Can you put every line of this listing into a numbered list, skipping blank lines and leaving out the pictures?

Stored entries
##########
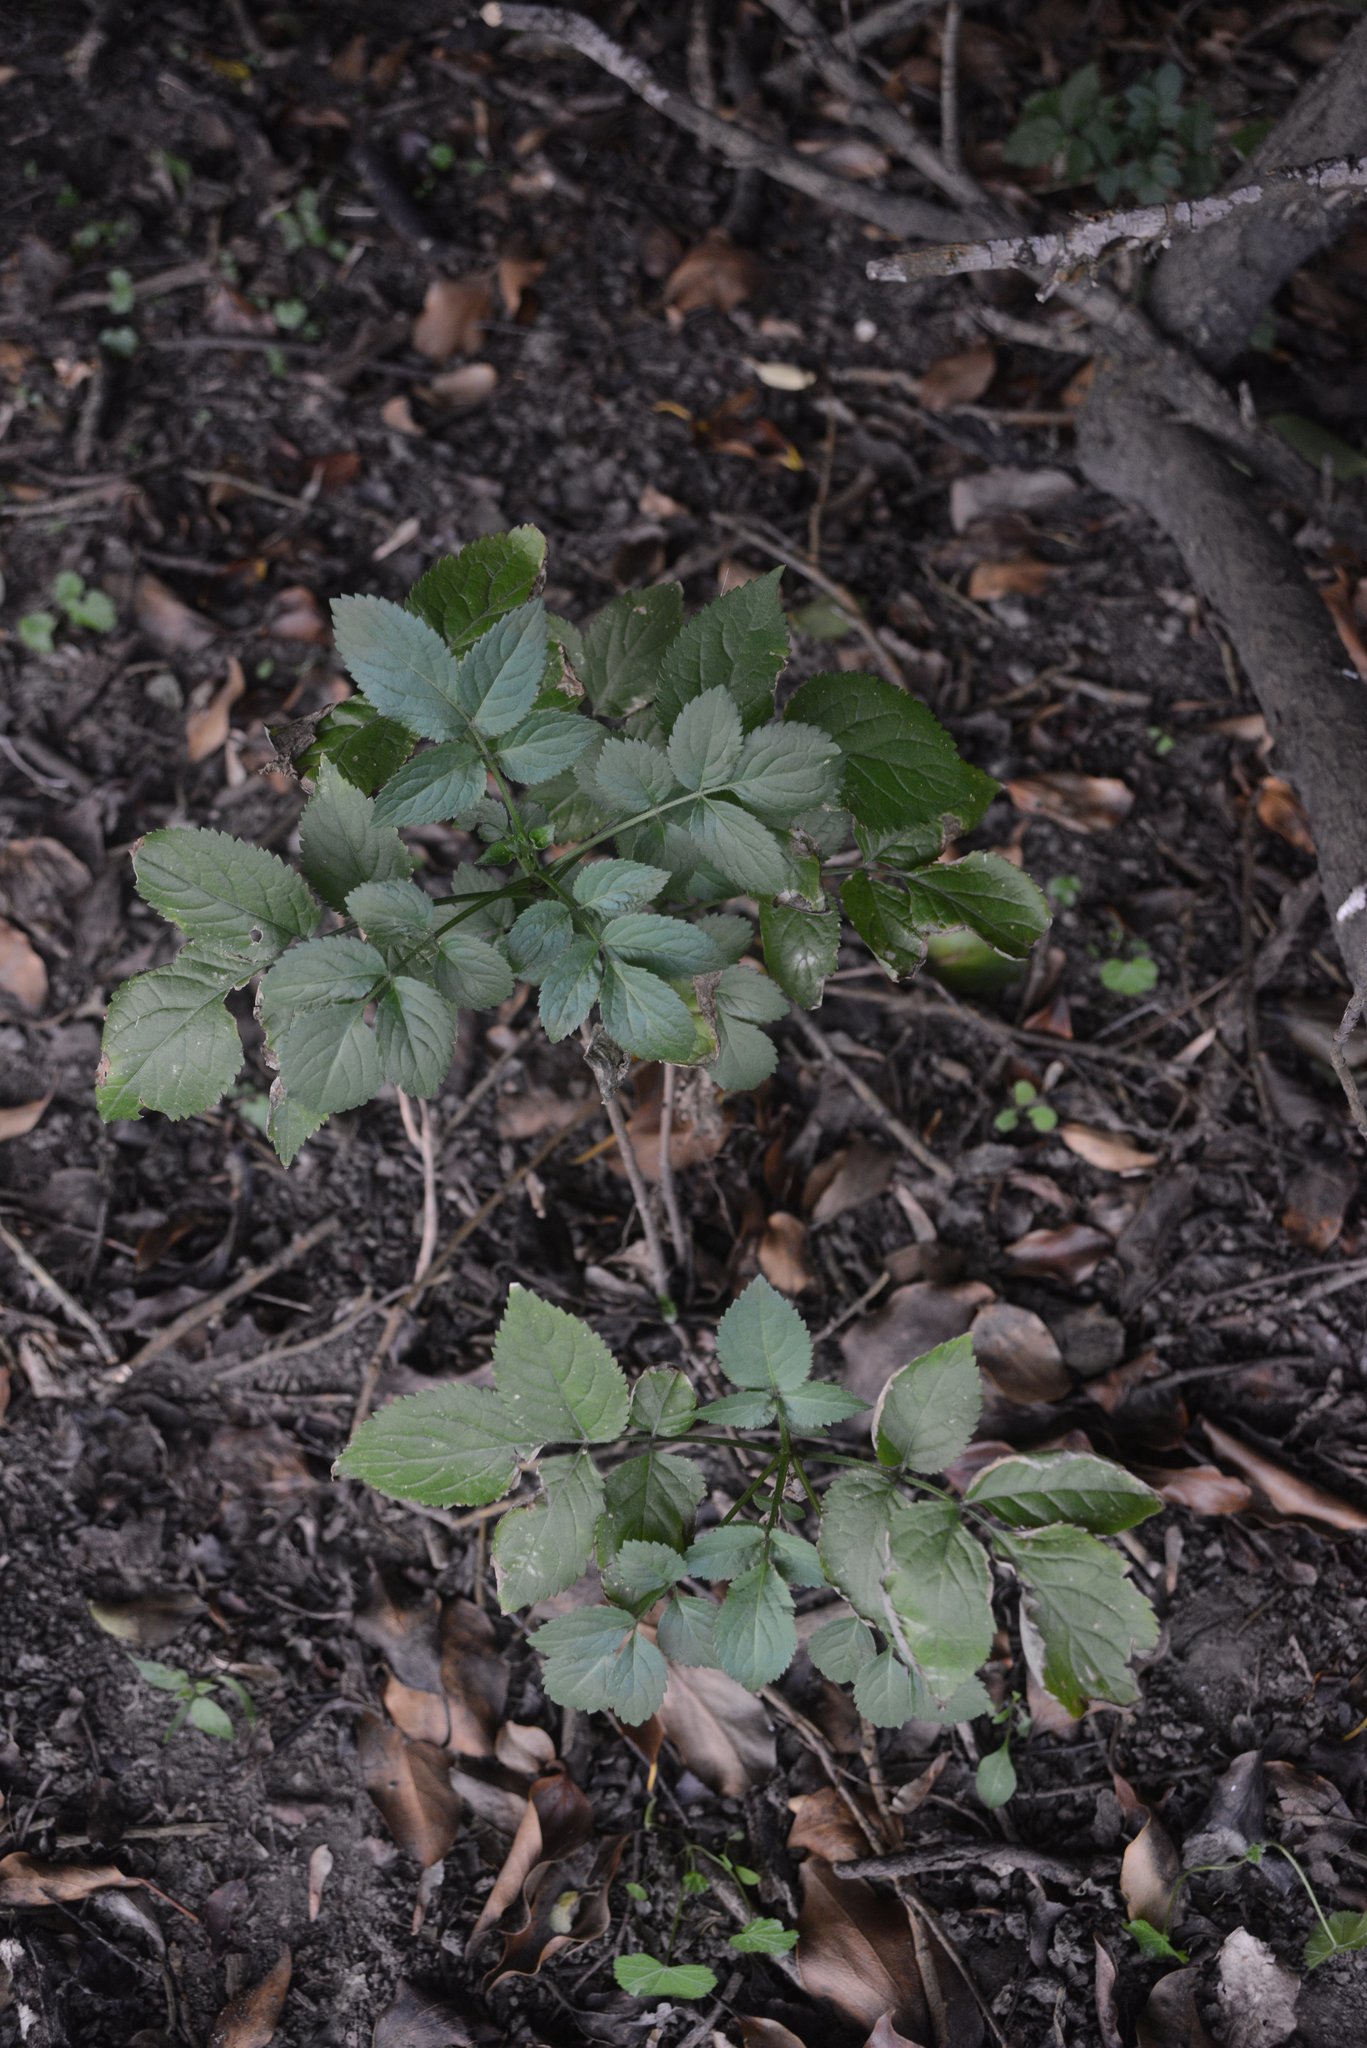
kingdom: Plantae
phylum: Tracheophyta
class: Magnoliopsida
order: Dipsacales
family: Viburnaceae
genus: Sambucus
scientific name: Sambucus nigra
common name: Elder
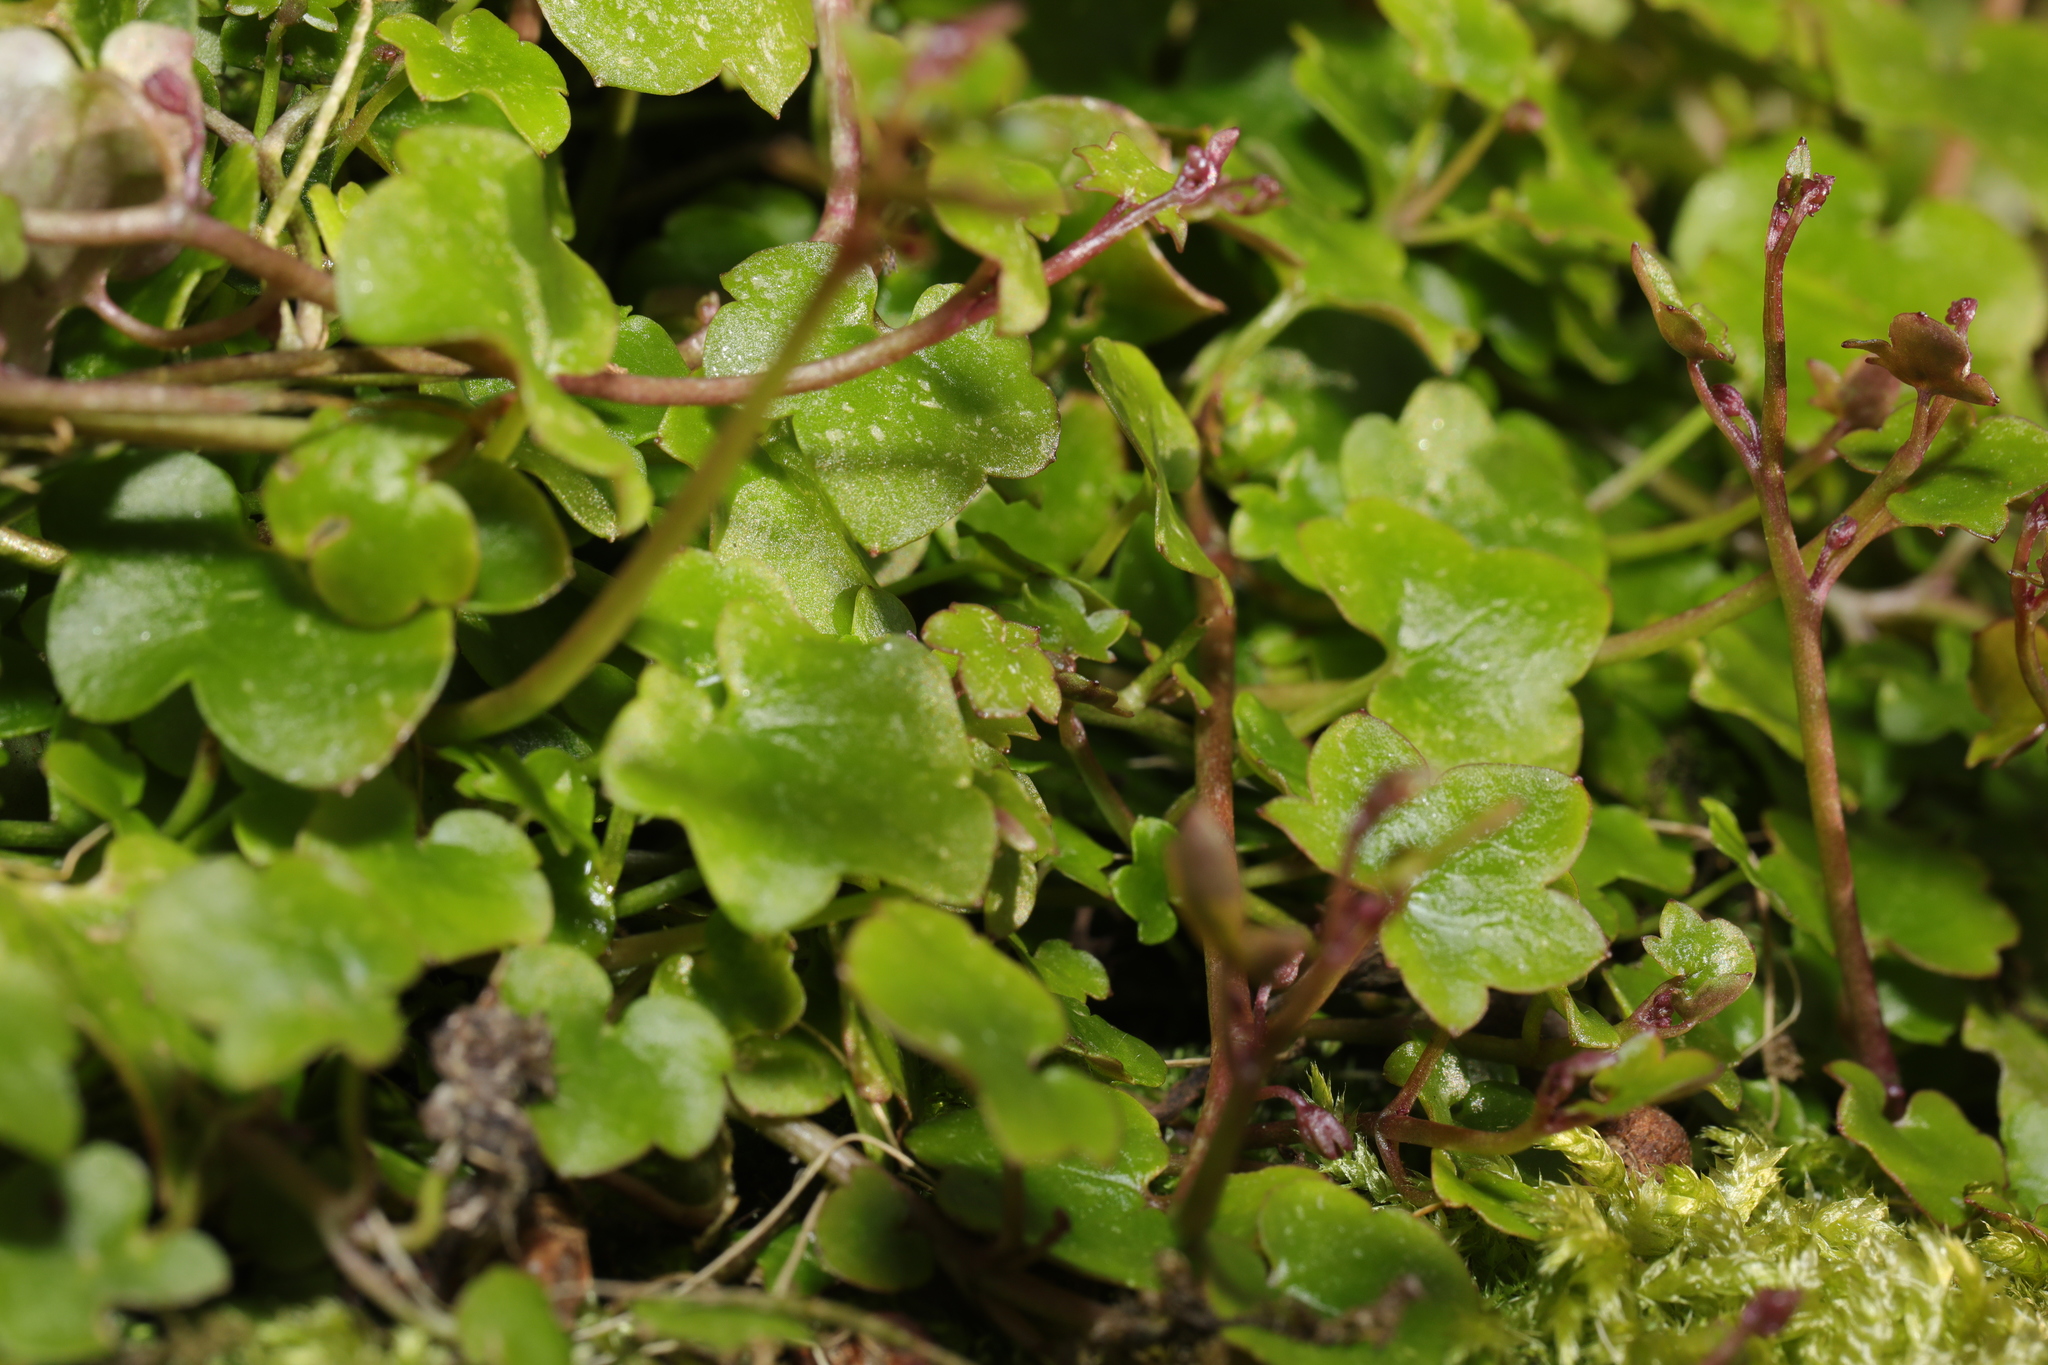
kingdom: Plantae
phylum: Tracheophyta
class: Magnoliopsida
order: Lamiales
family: Plantaginaceae
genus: Cymbalaria
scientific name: Cymbalaria muralis
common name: Ivy-leaved toadflax
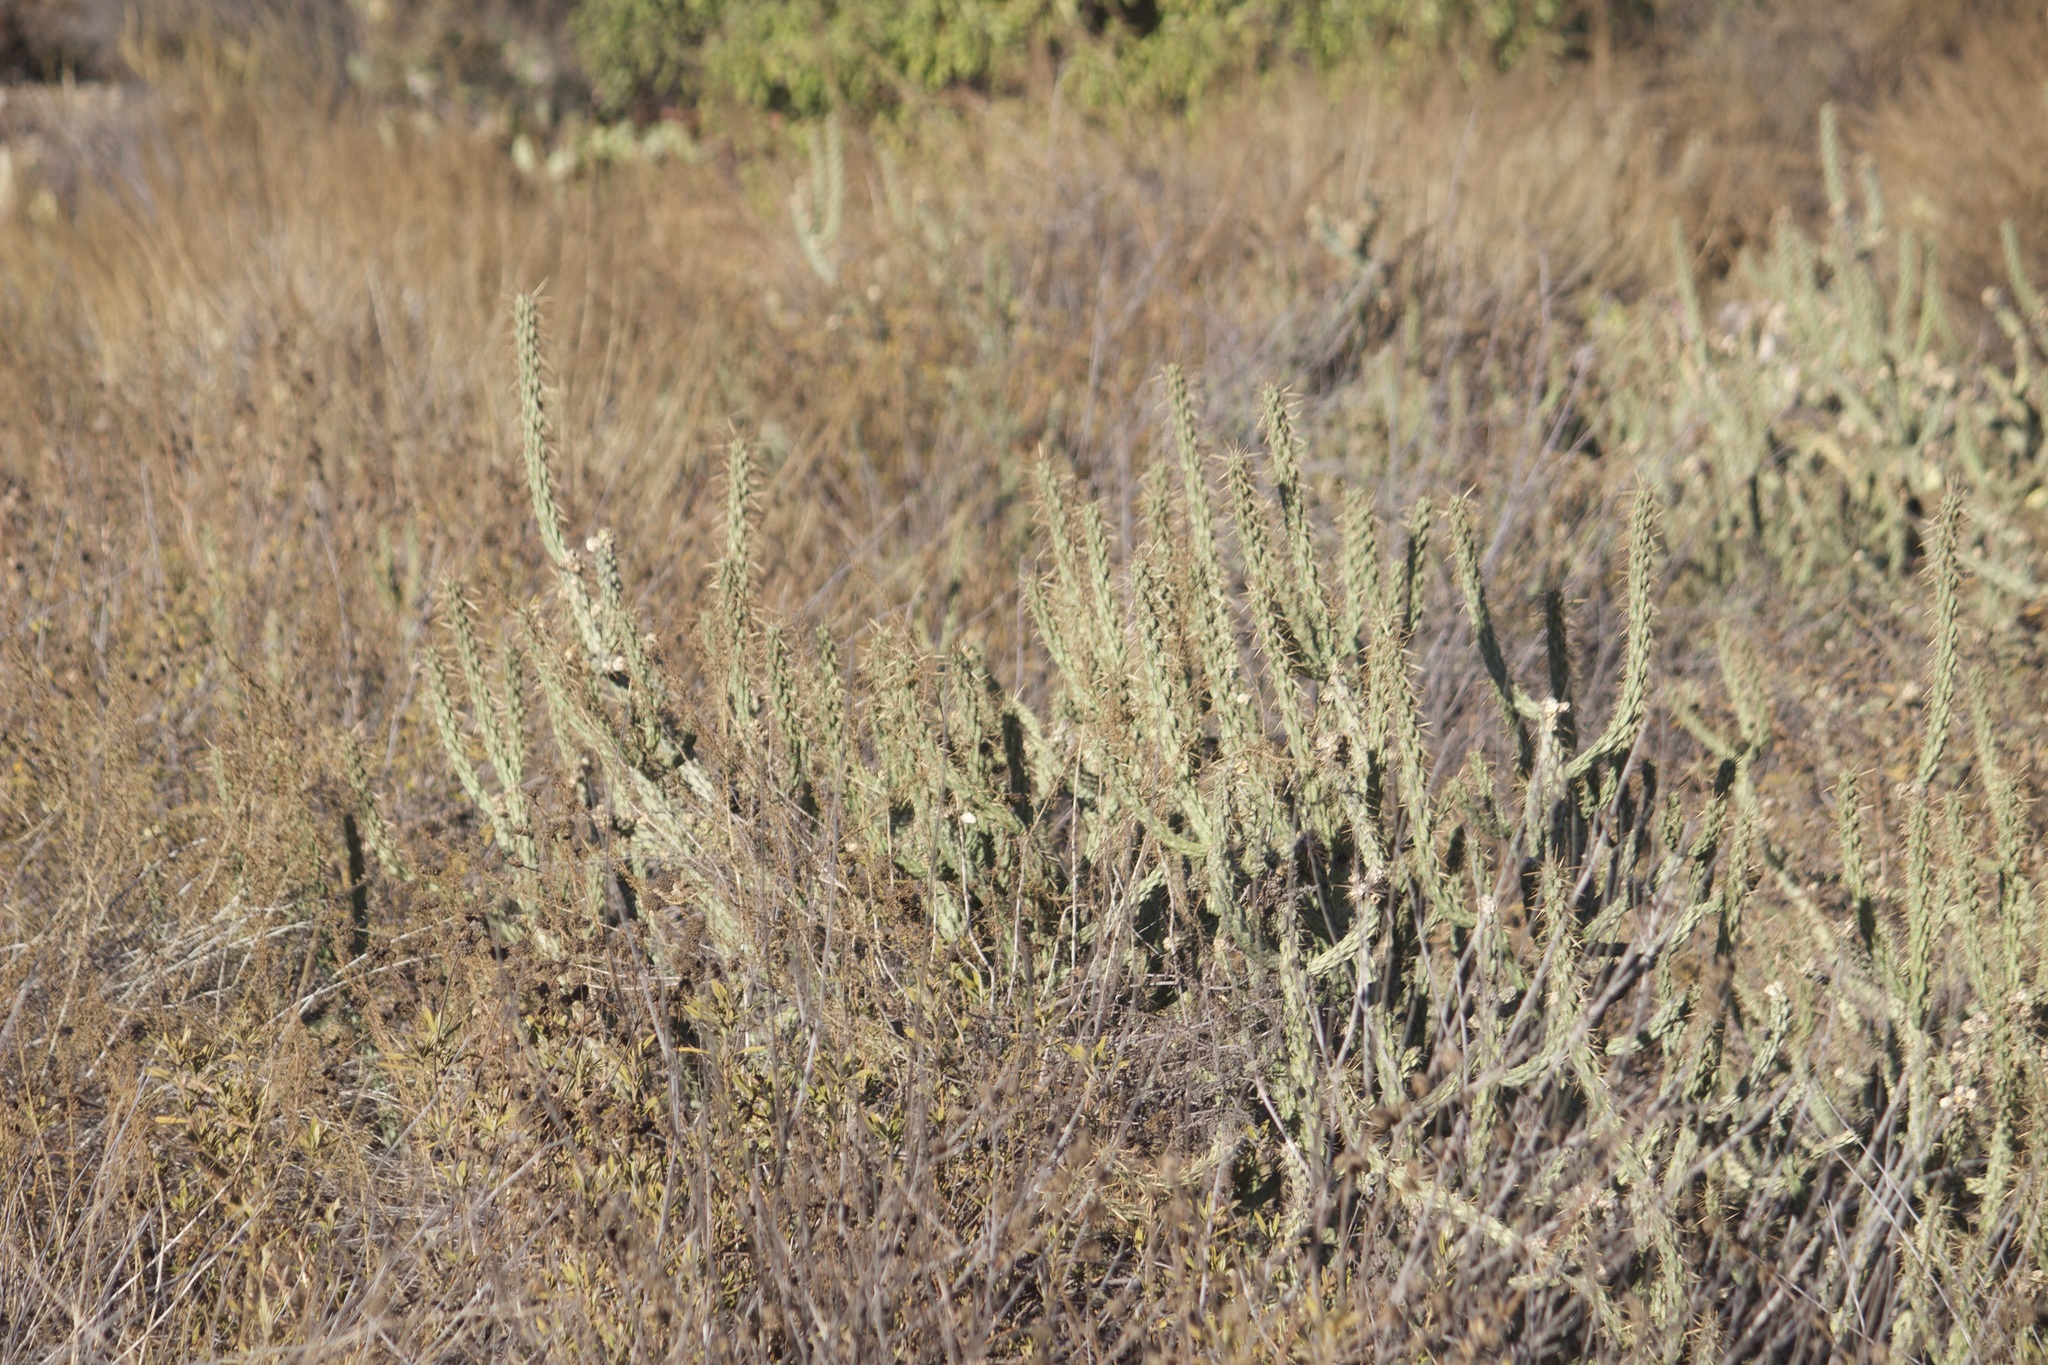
##########
• **Output**
1. kingdom: Plantae
2. phylum: Tracheophyta
3. class: Magnoliopsida
4. order: Dipsacales
5. family: Viburnaceae
6. genus: Sambucus
7. scientific name: Sambucus nigra
8. common name: Elder
9. kingdom: Plantae
10. phylum: Tracheophyta
11. class: Magnoliopsida
12. order: Lamiales
13. family: Plantaginaceae
14. genus: Cymbalaria
15. scientific name: Cymbalaria muralis
16. common name: Ivy-leaved toadflax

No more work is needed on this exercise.